--- STORED DATA ---

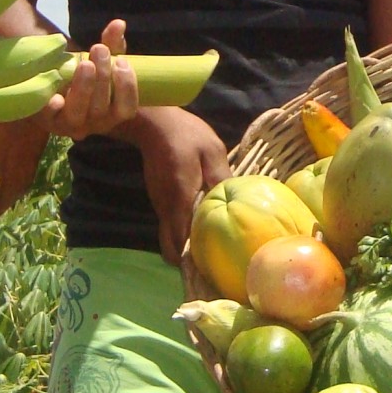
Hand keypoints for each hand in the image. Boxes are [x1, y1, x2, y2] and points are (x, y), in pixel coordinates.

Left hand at [41, 19, 138, 140]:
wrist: (53, 89)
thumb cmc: (85, 76)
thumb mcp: (101, 61)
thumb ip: (111, 44)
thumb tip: (118, 24)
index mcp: (112, 113)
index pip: (127, 109)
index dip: (127, 86)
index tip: (121, 60)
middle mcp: (94, 124)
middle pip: (101, 108)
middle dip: (103, 77)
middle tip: (99, 49)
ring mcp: (70, 125)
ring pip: (78, 113)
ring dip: (83, 88)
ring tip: (85, 63)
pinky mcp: (47, 120)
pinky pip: (50, 116)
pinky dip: (52, 105)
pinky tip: (56, 94)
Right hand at [125, 107, 230, 263]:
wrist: (154, 122)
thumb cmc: (186, 135)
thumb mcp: (211, 151)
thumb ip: (222, 177)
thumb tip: (237, 202)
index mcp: (179, 199)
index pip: (179, 242)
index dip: (191, 260)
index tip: (209, 270)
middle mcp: (165, 207)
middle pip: (170, 248)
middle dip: (187, 260)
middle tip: (211, 263)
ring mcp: (159, 204)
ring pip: (169, 237)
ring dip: (185, 245)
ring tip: (210, 247)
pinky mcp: (159, 199)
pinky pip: (169, 224)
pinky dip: (181, 231)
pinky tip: (201, 224)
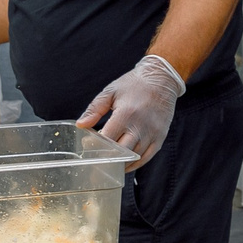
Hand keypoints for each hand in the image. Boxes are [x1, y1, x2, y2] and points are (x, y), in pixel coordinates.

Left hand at [78, 54, 186, 169]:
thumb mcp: (111, 92)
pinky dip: (135, 163)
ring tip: (108, 164)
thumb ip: (94, 109)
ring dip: (120, 163)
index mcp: (126, 113)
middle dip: (107, 159)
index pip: (108, 139)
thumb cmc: (134, 84)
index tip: (87, 145)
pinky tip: (125, 164)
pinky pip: (147, 156)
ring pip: (134, 157)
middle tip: (95, 162)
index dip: (96, 145)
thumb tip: (80, 125)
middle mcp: (141, 126)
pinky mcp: (161, 136)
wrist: (162, 78)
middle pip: (121, 152)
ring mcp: (152, 133)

---

» **WHAT IS NEEDED**
Find the line with "ring tip: (108, 164)" in the data above. Restate it and all later lines word for word, ending with the last line.

» **RESPONSE BELOW**
ring tip: (108, 164)
thumb ip: (94, 109)
ring dip: (120, 163)
index mcp: (126, 113)
middle dip: (107, 159)
index pip: (108, 139)
thumb cmc: (134, 84)
index tip: (87, 145)
pinky tip: (125, 164)
pinky pip: (147, 156)
ring pip: (134, 157)
middle tip: (95, 162)
index dip: (96, 145)
thumb tip: (80, 125)
middle mcp: (141, 126)
pinky mcp: (161, 136)
wrist: (162, 78)
middle pip: (121, 152)
ring mcp: (152, 133)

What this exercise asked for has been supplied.